Request:
State the number of lines in these records that include the word "Sheetfile", and add nothing to it.

======== Supplied records

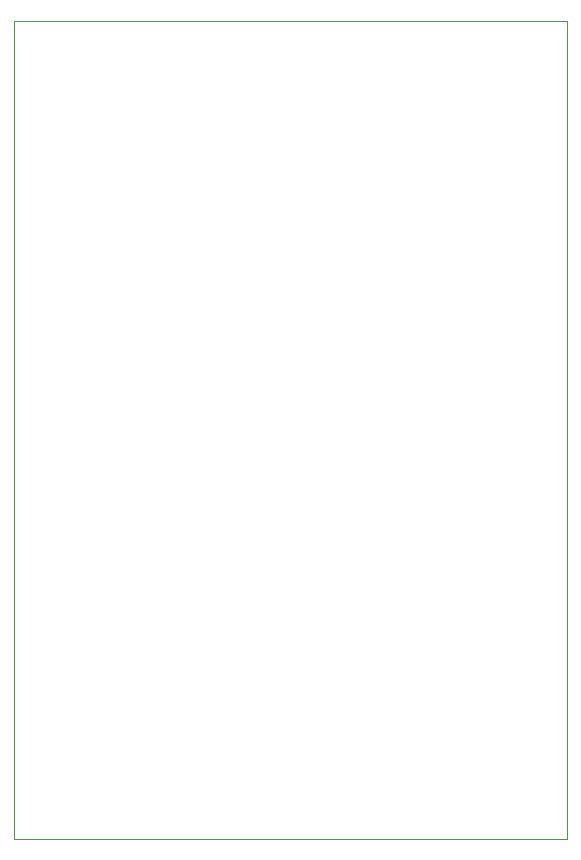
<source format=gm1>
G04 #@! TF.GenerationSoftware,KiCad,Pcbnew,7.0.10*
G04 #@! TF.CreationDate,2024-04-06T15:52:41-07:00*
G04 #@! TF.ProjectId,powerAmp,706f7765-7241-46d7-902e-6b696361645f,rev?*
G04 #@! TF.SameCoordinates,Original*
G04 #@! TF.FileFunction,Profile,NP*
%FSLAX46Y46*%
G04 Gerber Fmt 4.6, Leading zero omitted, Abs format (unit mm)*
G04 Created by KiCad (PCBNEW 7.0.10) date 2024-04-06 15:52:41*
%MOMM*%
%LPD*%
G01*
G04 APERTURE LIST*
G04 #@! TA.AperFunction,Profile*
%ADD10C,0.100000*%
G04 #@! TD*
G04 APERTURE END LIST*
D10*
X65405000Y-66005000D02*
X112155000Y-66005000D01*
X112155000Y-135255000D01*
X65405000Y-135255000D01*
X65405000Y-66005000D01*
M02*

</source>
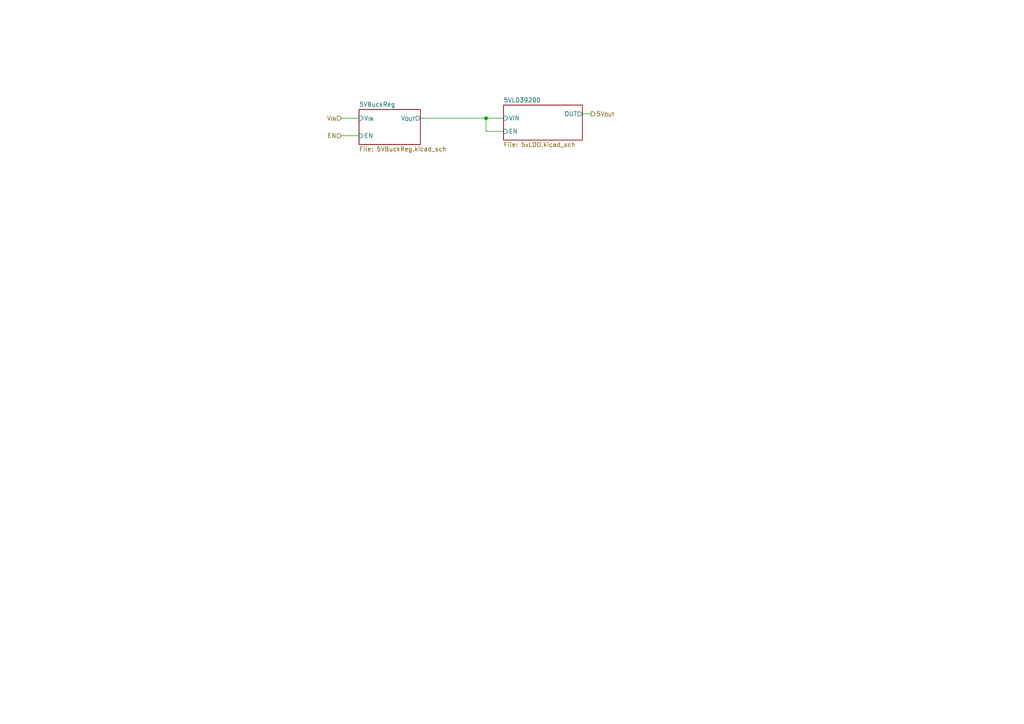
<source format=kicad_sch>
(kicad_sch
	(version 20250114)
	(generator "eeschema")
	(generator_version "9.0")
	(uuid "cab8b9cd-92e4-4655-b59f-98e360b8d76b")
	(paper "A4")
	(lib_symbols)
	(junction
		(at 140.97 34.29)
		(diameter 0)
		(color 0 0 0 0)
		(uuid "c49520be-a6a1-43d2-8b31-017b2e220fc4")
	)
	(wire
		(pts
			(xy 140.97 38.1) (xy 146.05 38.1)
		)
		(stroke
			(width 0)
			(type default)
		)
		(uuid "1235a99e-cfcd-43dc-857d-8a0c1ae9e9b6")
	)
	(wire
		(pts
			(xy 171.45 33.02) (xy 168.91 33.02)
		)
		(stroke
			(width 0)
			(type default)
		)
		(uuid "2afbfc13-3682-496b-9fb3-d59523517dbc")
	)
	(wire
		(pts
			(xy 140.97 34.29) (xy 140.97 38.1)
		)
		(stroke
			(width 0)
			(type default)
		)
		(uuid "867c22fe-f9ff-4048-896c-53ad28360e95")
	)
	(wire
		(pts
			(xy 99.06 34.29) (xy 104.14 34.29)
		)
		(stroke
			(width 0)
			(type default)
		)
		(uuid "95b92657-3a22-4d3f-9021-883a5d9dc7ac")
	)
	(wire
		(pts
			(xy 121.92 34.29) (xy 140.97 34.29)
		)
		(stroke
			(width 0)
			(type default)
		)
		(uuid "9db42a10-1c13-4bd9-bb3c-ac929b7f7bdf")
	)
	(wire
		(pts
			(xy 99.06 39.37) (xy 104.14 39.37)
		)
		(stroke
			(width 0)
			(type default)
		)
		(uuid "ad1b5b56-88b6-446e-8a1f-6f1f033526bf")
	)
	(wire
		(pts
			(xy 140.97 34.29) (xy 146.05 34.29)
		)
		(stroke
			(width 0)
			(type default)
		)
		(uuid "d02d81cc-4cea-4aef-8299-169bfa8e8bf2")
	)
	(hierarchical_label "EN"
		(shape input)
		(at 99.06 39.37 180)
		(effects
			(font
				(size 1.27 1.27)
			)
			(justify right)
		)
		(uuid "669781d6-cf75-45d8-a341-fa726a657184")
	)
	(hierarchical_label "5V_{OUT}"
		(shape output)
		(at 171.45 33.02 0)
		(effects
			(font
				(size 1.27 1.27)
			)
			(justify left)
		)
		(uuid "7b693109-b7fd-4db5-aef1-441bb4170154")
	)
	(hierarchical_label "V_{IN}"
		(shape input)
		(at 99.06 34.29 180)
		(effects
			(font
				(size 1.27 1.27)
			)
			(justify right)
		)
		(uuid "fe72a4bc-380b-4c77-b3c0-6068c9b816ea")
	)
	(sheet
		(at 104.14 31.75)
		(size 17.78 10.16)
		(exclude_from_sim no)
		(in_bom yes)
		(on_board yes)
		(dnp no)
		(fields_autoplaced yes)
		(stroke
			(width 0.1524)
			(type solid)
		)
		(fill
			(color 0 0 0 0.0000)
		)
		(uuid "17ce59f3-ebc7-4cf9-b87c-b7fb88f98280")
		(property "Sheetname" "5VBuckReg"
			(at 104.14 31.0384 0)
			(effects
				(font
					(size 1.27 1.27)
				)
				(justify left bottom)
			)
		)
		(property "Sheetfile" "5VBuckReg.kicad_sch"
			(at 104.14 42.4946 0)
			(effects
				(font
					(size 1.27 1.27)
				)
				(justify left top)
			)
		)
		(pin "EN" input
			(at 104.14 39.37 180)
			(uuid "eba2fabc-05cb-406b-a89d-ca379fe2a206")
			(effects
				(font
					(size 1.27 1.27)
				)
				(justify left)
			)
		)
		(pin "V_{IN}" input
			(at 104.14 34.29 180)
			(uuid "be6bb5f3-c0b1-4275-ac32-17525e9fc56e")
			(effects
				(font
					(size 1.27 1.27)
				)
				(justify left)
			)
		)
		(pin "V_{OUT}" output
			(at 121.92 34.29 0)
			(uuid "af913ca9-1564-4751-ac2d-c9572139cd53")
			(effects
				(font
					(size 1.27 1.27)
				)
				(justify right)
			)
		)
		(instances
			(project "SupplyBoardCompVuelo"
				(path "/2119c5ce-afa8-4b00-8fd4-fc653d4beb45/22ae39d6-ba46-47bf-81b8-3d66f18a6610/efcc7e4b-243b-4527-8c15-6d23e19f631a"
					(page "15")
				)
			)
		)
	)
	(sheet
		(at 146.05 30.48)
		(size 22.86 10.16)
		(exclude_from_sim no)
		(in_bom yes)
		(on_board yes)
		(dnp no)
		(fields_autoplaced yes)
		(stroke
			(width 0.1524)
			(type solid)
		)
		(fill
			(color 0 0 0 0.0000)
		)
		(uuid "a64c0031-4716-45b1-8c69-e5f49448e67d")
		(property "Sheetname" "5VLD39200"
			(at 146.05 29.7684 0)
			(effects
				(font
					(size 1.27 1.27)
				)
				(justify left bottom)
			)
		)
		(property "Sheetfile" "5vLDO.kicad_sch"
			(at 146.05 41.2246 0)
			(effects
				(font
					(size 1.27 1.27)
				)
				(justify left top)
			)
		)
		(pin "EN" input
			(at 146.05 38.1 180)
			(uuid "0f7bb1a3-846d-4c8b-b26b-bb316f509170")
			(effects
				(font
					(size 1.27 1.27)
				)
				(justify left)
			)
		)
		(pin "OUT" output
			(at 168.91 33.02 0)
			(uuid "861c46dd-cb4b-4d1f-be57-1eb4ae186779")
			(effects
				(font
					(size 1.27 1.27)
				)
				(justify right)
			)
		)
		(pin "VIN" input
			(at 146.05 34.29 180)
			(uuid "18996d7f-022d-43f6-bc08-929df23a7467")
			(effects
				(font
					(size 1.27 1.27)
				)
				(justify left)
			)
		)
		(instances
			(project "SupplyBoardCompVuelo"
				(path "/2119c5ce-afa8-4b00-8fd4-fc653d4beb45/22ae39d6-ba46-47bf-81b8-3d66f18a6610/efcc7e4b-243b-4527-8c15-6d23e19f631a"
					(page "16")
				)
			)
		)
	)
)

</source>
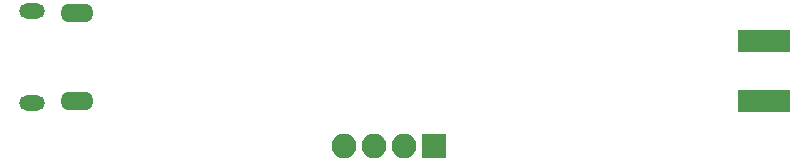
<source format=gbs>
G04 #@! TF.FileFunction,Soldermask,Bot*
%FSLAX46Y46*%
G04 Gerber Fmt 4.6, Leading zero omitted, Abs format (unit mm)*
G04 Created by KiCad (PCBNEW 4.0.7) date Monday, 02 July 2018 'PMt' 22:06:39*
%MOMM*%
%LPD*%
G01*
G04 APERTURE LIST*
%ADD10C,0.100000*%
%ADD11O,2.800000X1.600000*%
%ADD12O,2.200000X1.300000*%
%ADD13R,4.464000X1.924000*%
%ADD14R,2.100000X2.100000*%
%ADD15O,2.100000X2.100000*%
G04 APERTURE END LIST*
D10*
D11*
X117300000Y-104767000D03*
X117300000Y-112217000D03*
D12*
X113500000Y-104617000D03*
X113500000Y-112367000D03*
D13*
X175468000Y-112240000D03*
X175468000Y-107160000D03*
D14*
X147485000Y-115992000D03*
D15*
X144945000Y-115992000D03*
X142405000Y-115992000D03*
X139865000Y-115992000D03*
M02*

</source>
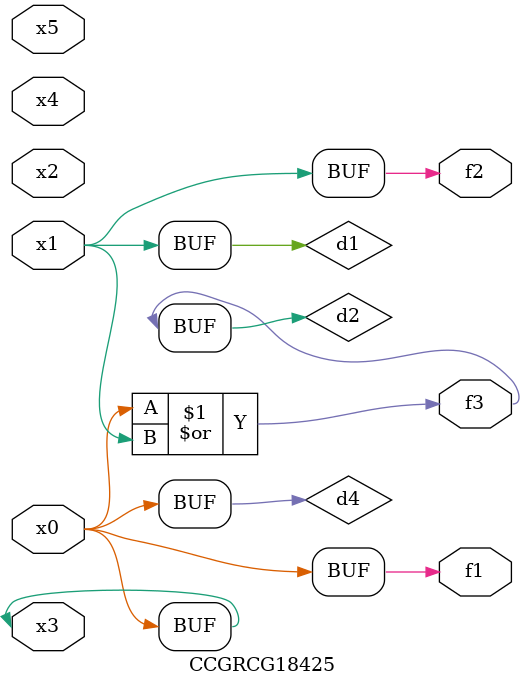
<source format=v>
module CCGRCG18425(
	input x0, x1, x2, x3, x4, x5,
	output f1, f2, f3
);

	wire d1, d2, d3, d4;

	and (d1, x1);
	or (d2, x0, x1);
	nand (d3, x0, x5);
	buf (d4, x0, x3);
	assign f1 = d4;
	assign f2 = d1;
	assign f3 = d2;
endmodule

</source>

================

Solution for this exercise:
2